Trust is often treated in these cloud discussions as if it was a binary property. I either trust ‘the cloud’ or I don’t. But things aren’t as simple in the real world. I might trust James to look after my pint whilst I go to the restroom but not to look after my Porsche (if I had a Porsche, that is). Whereas I’d trust my colleague Barry with my Porsche but I wouldn’t leave him alone for 5 minutes with my pint. Trust between two individuals / organisations is a function of their previous interactions.

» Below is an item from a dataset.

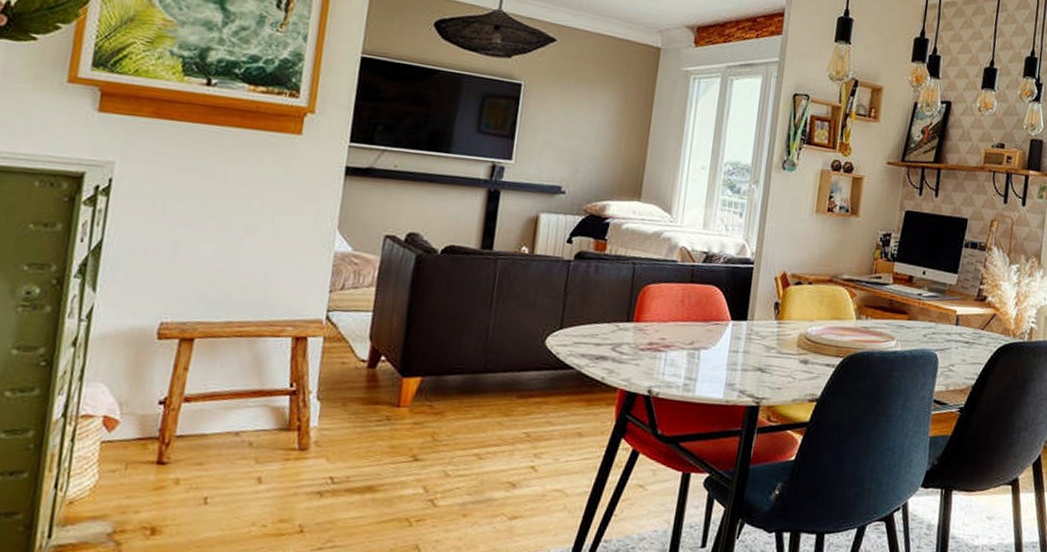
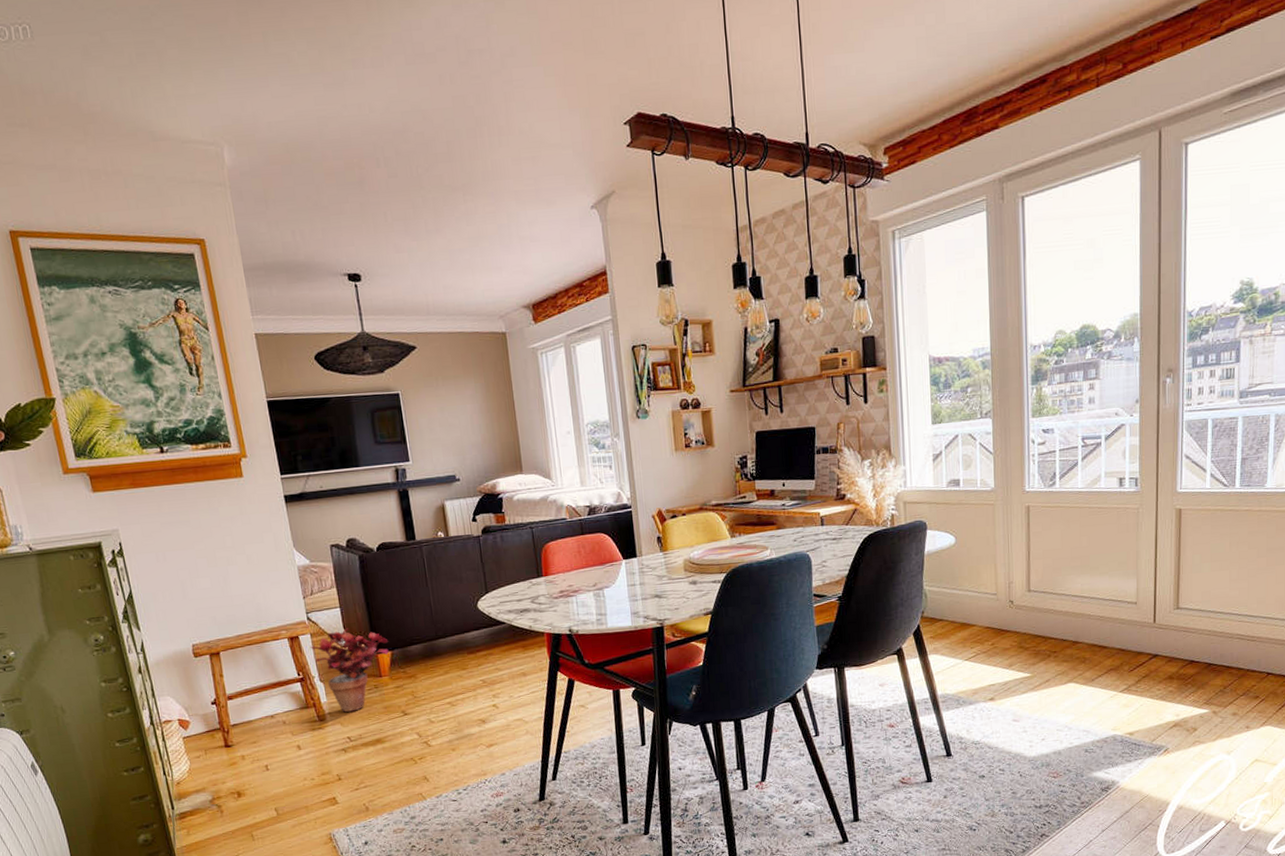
potted plant: none [317,338,422,445] -> present [310,628,389,712]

In the business world (and in the pre-nuptial arrangements of the very wealthy) trust is codified in legal contracts and in the legal system that supports those contracts. So, when you ask me if I trust my bank to look after my money then I’d say … (no, wait, that’s a bad example). When you ask me if I trust my airline to deliver the seat I’ve booked then I’d say ‘yes, in the main’. But if they don’t, then I know that there is a contract in place and an audit trail and that there are laws that will result in my being compensated for their failure to deliver. This knowledge bolsters my trust and is ultimately what makes my business with the airline, indeed all business, possible. I don’t think we’ll see broad take-up of cloud infrastructure until we can capture the contractual relationships between cloud customers and vendors (and incidentally I believe that in the cloud this distinction will become increasingly blurred).

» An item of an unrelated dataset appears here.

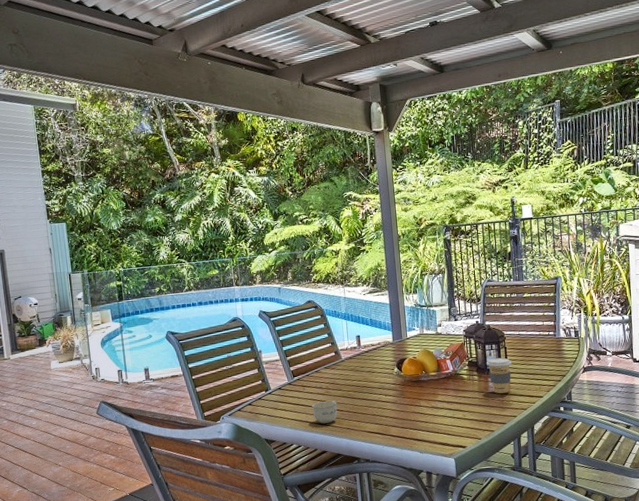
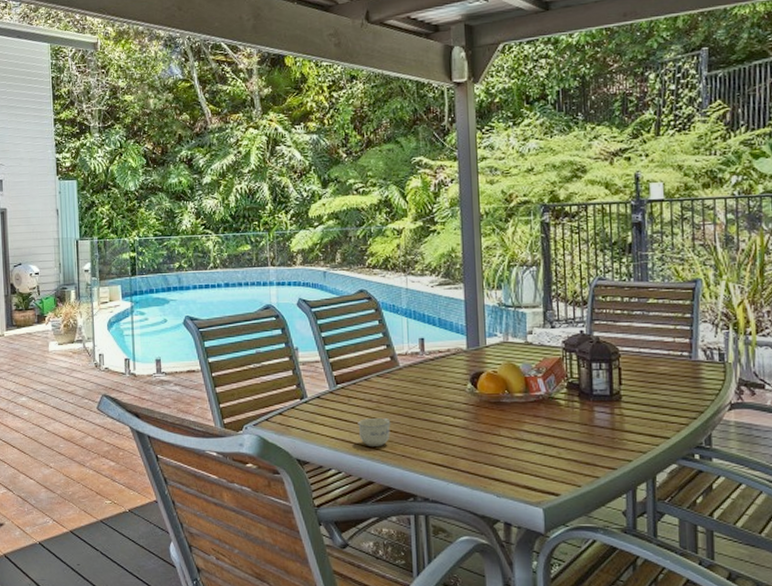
coffee cup: present [487,357,512,394] -> none [593,381,628,428]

At Arjuna we think this can be done by allowing service requirements to be clearly defined and then by constructing service agreements (effectively contracts) between independent parties intended to support those service requirements. (Thomas Bittman of Gartner has recently blogged on how potentially complex some of the requirements might be – http://blogs.gartner.com/thomas_bittman/2009/01/08/virtual-cloud-privacy-is-gray/ ). These agreements need to be very dynamic in nature and to be sufficiently flexible so that they are capable of supporting everything from complex, tightly defined business relationships backed by legal documentation, to the very loose and non-contractual relationships. Once an agreement is in place both parties can then build their own audit trail recording their view of how they and the other party have performed. This knowledge can be used to inform further agreements i.e. build trust, and to help to settle (or avoid) disputes between the parties.

Business requires contracts and, if it means business, then so does the cloud.